Instructions ▸
1/ Extract the part of the ggplot outlier answer that runs from "is_outlier <- function(x)" up to and including "mutate(dose = factor(dose))", copying it verbatim.
2/ Extend the ggplot outlier answer by continuing it from the point where it stops.

Text shown ▸

If you change the data argument in ggplot() from ToothGrowth to dat, R will look for outlier in the right environment. Based on the output, you might want to change group_by(dose) to group_by(dose, supp) as well. Cheers!
library(tidyverse)
library(rlang)
library(factoextra)
is_outlier <- function(x) {
x < quantile(x, 0.25) - (1.5 * IQR(x)) | x > quantile(x, 0.75) + (1.5 * IQR(x))
}
data("ToothGrowth")
tooth_growth <- ToothGrowth %>%
tibble::rownames_to_column(var = "outlier") %>%
mutate(dose = factor(dose))
dat <- tooth_growth %>%
group_by(dose) %>%
mutate(outlier1 = if_else(is_outlier(len), len, rlang::na_dbl)) %>%
group_by(dose, supp) %>%
mutate(outlier2 = if_else(is_outlier(len), len, rlang::na_dbl))

Information shown ▸
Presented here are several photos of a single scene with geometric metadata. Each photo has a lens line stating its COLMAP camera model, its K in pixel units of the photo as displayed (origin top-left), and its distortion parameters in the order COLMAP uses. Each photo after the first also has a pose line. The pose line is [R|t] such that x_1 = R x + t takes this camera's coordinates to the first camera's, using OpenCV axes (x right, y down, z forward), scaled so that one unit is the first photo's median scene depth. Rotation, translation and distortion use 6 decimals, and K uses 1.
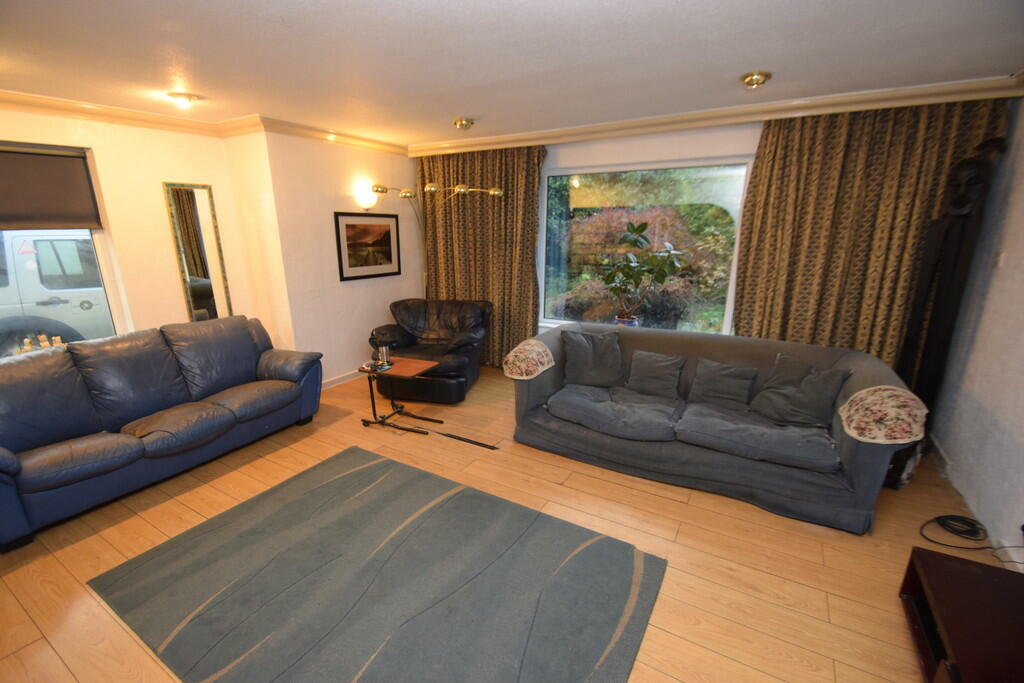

Per-task outputs ▸
1/
is_outlier <- function(x) {
x < quantile(x, 0.25) - (1.5 * IQR(x)) | x > quantile(x, 0.75) + (1.5 * IQR(x))
}
data("ToothGrowth")
tooth_growth <- ToothGrowth %>%
tibble::rownames_to_column(var = "outlier") %>%
mutate(dose = factor(dose))

2/
pos <- position_dodge(0.75)
ggplot(dat, aes(x = dose, y = len, fill = supp)) +
geom_boxplot() +
stat_summary(fun.y = mean, geom = "point", shape = 10, size = 4, position = pos) +
geom_text(aes(label = outlier1), color = 'red',
na.rm = TRUE,
nudge_y = 0.05) +
geom_text(aes(label = outlier2),
na.rm = TRUE,
position = pos,
vjust = 0) +
theme_classic()

Created on 2019-03-27 by the reprex package (v0.2.1)